%%

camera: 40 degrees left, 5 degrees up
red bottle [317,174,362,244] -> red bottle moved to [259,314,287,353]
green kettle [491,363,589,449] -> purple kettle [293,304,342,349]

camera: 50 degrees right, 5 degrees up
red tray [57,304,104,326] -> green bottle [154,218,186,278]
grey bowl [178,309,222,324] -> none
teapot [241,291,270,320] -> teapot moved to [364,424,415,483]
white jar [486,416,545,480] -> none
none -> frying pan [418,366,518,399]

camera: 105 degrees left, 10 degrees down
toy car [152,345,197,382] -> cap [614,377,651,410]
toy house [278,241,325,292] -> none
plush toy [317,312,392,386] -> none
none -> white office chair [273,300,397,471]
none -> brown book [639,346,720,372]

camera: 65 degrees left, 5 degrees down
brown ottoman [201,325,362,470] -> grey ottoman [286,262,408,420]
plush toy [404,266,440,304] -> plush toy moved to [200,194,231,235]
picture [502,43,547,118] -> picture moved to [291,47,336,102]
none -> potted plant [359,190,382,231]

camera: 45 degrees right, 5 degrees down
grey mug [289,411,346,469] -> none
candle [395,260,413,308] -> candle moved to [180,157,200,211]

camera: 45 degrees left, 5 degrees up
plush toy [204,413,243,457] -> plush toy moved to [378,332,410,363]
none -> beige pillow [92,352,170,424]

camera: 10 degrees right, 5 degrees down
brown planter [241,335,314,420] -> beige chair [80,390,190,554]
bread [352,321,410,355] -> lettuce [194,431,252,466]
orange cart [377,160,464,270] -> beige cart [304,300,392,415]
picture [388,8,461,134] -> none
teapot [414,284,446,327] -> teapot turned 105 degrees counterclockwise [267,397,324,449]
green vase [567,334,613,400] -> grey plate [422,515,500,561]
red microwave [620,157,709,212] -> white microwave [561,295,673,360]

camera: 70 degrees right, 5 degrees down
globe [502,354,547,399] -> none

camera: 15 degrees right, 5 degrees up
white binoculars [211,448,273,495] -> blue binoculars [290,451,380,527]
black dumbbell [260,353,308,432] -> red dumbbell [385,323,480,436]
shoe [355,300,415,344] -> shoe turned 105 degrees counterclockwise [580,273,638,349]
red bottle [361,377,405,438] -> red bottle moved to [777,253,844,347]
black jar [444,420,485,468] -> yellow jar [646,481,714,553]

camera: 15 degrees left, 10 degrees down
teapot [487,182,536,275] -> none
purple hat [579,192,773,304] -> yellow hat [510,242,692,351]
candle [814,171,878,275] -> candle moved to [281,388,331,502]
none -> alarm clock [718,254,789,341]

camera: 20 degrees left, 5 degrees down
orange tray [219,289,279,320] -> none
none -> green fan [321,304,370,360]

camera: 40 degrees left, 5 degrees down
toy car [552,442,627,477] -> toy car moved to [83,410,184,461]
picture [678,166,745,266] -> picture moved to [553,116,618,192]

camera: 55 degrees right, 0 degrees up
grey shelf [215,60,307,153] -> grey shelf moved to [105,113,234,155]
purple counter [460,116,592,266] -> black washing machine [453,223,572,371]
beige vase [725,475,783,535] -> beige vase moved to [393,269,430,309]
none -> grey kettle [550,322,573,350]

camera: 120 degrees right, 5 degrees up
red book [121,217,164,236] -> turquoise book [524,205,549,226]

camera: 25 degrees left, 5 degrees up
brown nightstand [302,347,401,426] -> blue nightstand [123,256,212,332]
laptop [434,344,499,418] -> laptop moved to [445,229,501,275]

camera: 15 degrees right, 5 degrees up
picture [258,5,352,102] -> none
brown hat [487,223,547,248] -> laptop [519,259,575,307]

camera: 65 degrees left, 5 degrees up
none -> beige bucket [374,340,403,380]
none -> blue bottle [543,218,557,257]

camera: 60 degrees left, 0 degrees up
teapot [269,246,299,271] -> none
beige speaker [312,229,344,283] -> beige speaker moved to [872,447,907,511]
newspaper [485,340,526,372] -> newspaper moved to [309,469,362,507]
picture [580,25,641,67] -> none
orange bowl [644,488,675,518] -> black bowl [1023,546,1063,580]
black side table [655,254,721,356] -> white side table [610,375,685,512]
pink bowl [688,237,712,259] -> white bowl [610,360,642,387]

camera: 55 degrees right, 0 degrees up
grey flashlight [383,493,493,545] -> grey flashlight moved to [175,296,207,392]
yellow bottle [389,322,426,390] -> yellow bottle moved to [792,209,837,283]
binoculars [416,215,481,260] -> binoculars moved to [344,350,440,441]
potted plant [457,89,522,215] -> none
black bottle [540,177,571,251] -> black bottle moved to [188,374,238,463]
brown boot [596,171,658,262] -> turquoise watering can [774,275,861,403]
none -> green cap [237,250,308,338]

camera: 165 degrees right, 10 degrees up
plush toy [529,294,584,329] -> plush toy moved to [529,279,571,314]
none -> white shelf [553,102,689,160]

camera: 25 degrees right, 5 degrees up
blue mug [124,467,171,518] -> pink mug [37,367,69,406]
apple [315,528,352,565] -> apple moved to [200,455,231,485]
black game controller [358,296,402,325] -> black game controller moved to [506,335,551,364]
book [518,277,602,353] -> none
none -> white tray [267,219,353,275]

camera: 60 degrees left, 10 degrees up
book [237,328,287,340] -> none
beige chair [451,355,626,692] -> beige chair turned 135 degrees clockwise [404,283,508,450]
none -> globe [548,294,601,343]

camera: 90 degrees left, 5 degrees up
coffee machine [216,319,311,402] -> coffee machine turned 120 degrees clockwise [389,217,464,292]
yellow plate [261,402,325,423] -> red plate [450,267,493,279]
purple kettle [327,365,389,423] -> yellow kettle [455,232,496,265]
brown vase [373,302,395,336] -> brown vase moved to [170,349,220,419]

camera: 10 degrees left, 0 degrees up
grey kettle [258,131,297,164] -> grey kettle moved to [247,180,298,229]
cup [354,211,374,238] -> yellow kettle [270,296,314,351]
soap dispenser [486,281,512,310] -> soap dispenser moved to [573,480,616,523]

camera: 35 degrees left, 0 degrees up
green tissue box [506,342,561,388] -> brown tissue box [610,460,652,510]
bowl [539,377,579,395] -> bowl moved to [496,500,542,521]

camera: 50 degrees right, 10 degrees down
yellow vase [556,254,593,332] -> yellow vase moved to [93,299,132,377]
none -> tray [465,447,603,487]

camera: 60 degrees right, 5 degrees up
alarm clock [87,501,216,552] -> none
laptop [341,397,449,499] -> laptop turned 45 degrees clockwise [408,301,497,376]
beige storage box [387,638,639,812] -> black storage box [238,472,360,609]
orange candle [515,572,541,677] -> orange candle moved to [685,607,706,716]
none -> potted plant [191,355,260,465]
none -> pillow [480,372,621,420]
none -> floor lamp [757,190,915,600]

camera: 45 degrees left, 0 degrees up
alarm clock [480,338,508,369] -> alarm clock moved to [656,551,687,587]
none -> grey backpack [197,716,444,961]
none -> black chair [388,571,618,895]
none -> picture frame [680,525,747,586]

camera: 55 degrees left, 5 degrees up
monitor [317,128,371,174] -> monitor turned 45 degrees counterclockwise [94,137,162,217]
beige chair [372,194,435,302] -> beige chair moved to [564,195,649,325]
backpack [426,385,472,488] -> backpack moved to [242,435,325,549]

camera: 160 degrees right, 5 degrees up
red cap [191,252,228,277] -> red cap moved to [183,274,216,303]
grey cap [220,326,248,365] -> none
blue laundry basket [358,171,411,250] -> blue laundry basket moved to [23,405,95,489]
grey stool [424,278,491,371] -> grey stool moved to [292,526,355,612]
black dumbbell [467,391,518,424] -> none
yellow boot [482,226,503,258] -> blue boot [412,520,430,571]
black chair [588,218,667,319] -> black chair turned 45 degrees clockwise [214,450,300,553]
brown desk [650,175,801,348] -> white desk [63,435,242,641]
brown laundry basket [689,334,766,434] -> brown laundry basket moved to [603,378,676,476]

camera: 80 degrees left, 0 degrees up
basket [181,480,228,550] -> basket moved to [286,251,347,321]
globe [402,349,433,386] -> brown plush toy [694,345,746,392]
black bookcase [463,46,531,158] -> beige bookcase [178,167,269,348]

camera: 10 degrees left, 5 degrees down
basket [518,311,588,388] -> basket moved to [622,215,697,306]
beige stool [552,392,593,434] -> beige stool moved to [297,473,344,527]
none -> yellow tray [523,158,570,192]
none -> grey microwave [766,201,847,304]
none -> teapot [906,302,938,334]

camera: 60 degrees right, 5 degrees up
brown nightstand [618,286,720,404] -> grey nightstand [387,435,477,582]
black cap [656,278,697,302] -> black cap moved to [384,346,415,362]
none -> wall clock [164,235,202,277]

%%

## TO DO
Reproduce exactly the section above that begins at the line containing "camera: 120 degrees right, 5 degrees up" and ends at the line containing "brown hat [487,223,547,248]", leaving out all other lines.

## ANSWER SECTION
camera: 120 degrees right, 5 degrees up
red book [121,217,164,236] -> turquoise book [524,205,549,226]

camera: 25 degrees left, 5 degrees up
brown nightstand [302,347,401,426] -> blue nightstand [123,256,212,332]
laptop [434,344,499,418] -> laptop moved to [445,229,501,275]

camera: 15 degrees right, 5 degrees up
picture [258,5,352,102] -> none
brown hat [487,223,547,248] -> laptop [519,259,575,307]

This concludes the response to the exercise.